What to do with a dead horse? In the immediate aftermath of this escapade, I realize that future trip planning should include better anticipation of mechanical breakdowns that cannot be fixed at the side of the road: take the trip plan, divide it into 100‐mile segments, and for each segment, answer the question, If it breaks within this stretch of road, what am I going to do to get it fixed?

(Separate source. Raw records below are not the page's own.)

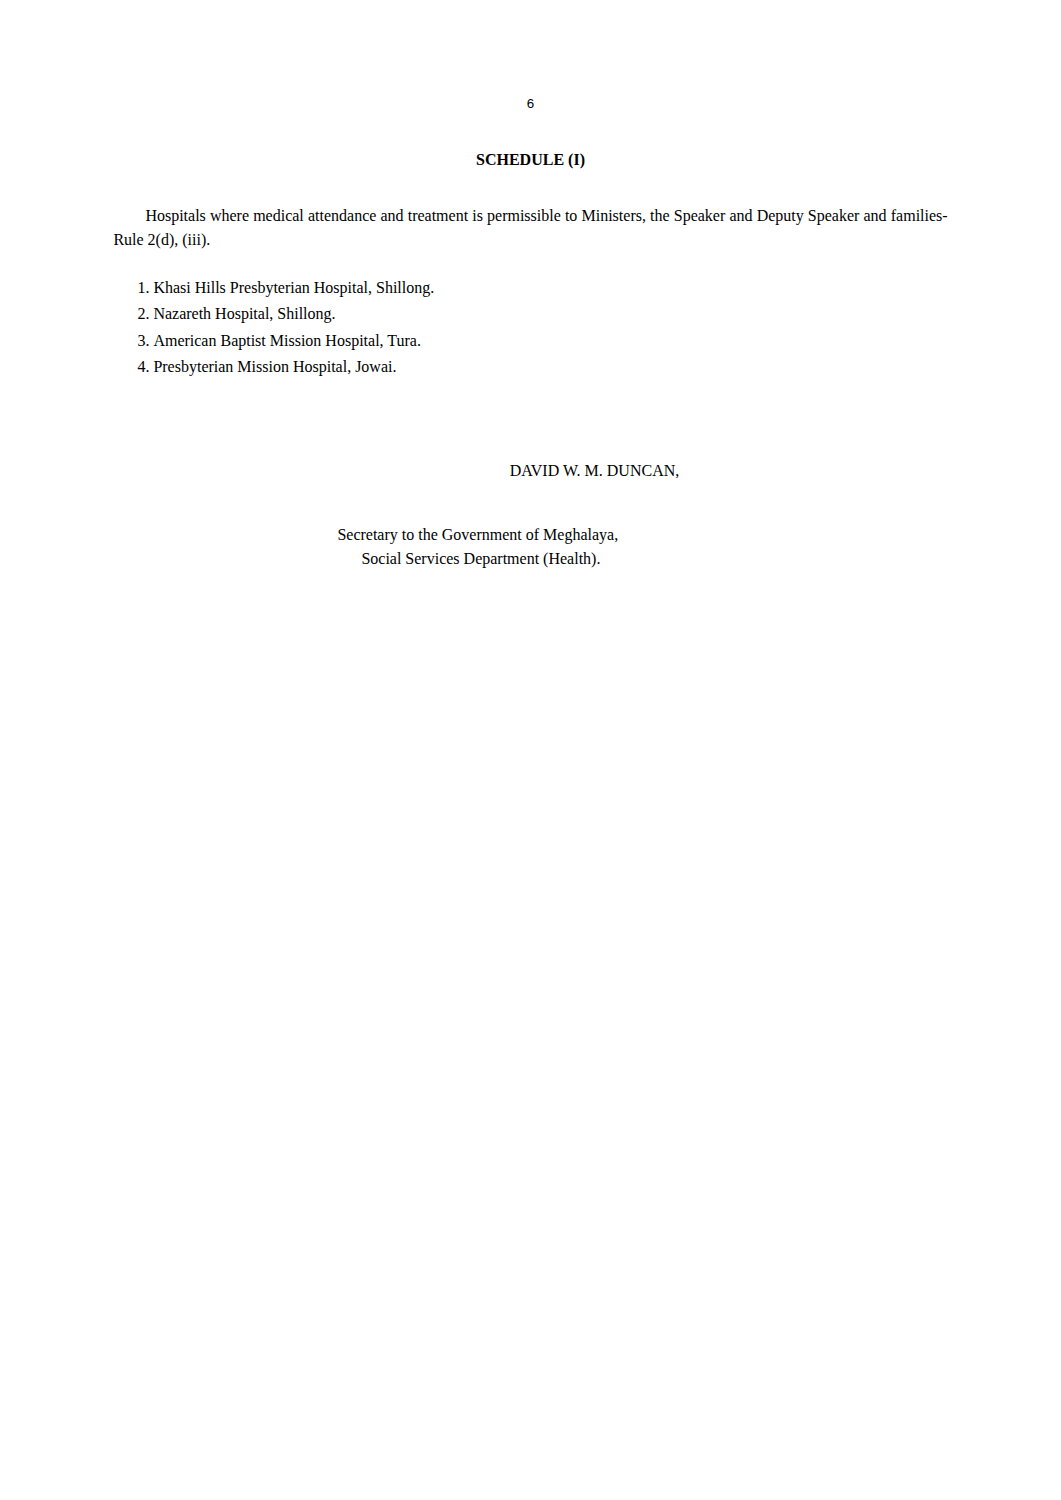6
SCHEDULE (I)
Hospitals where medical attendance and treatment is permissible to Ministers, the Speaker and Deputy Speaker and families-Rule 2(d), (iii).
Khasi Hills Presbyterian Hospital, Shillong.
Nazareth Hospital, Shillong.
American Baptist Mission Hospital, Tura.
Presbyterian Mission Hospital, Jowai.
DAVID W. M. DUNCAN,
Secretary to the Government of Meghalaya,
Social Services Department (Health).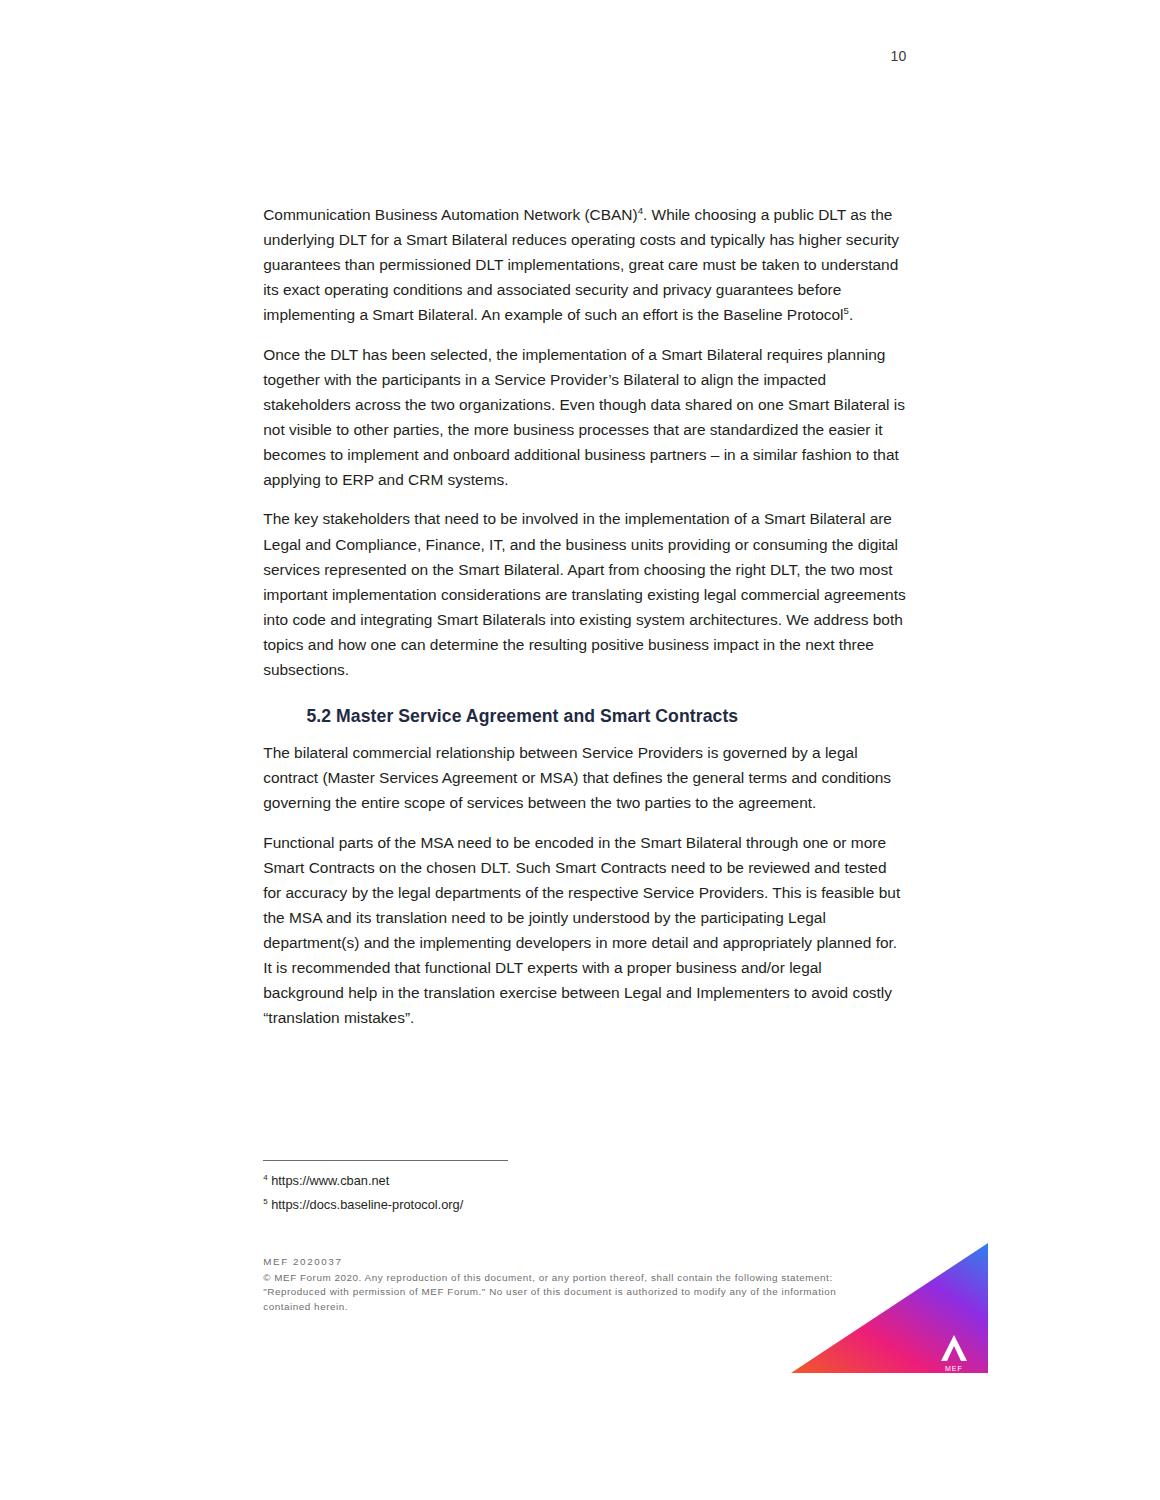10
Communication Business Automation Network (CBAN)4. While choosing a public DLT as the underlying DLT for a Smart Bilateral reduces operating costs and typically has higher security guarantees than permissioned DLT implementations, great care must be taken to understand its exact operating conditions and associated security and privacy guarantees before implementing a Smart Bilateral. An example of such an effort is the Baseline Protocol5.
Once the DLT has been selected, the implementation of a Smart Bilateral requires planning together with the participants in a Service Provider’s Bilateral to align the impacted stakeholders across the two organizations. Even though data shared on one Smart Bilateral is not visible to other parties, the more business processes that are standardized the easier it becomes to implement and onboard additional business partners – in a similar fashion to that applying to ERP and CRM systems.
The key stakeholders that need to be involved in the implementation of a Smart Bilateral are Legal and Compliance, Finance, IT, and the business units providing or consuming the digital services represented on the Smart Bilateral. Apart from choosing the right DLT, the two most important implementation considerations are translating existing legal commercial agreements into code and integrating Smart Bilaterals into existing system architectures. We address both topics and how one can determine the resulting positive business impact in the next three subsections.
5.2 Master Service Agreement and Smart Contracts
The bilateral commercial relationship between Service Providers is governed by a legal contract (Master Services Agreement or MSA) that defines the general terms and conditions governing the entire scope of services between the two parties to the agreement.
Functional parts of the MSA need to be encoded in the Smart Bilateral through one or more Smart Contracts on the chosen DLT. Such Smart Contracts need to be reviewed and tested for accuracy by the legal departments of the respective Service Providers. This is feasible but the MSA and its translation need to be jointly understood by the participating Legal department(s) and the implementing developers in more detail and appropriately planned for. It is recommended that functional DLT experts with a proper business and/or legal background help in the translation exercise between Legal and Implementers to avoid costly “translation mistakes”.
4 https://www.cban.net
5 https://docs.baseline-protocol.org/
MEF 2020037
© MEF Forum 2020. Any reproduction of this document, or any portion thereof, shall contain the following statement: "Reproduced with permission of MEF Forum." No user of this document is authorized to modify any of the information contained herein.
MEF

The satellite phone I took for
emergencies while out of cell phone coverage was only marginally useful once the bike had broken (although it was invaluable to let my wife know that I was OK even if the SPOT indicated I had stopped moving), because I had not made such plans for major repairs, could not use it to surf the internet for local information, was guessing about who to call, and did not do a good job of it. I went from stranded in the middle of nowhere a thousand miles from home to a bowl of Häagen–Dazs® on my couch in three days because my brother did not
lose his mind the way I did, and through the generosity of strangers. I grant that having credit cards eventually went a long way toward solving the problem, but it does turn out that money cannot buy everything. I knew that, of course, but I got some needed practice at humility this week.
I have not yet revisited the choices made once I sat down in the hotel room in Terrace Sunday evening. With more time on the phone, could I have found the Smithers road angel? Was there a means of shipping the bike from Terrace? Or Smithers? Both Terrace and Smithers have airports; I presume I could have departed for home once the bike had been sent on its way, if so. Other possibilities seemed correct to dismiss at the time, and continue to seem that way. Parking the bike (along with my gear) in an RV storage lot, then returning from Seattle to retrieve it, seemed like an onerous and unnecessary round trip, assuming any storage facility would have let me do such a thing with the few documents about the provenance of the bike then in my possession. Nor has the story been brought to a conclusion. The motorcycle is still broken and awaits repair in what, to me, is a foreign country. I managed to temporarily decouple the welfare of the bike from my own, but soon enough I will have to reunite with it in order to bring it home where it belongs.
* John arrived home safe about twelve hours later.
Update July 12, 2015
The BMW has been repaired and is once again in our garage. The part that had failed was the stator, which on these bikes is notorious for
doing just what mine did. The service folks at
Vancouver BMW Ducati
did not require prompting to use an ElectroSport aftermarket stator for the repair instead of the infamous (and expensive) OEM
part: they had an opinion about the BMW component that was not as profane as my own but was equally unfavorable.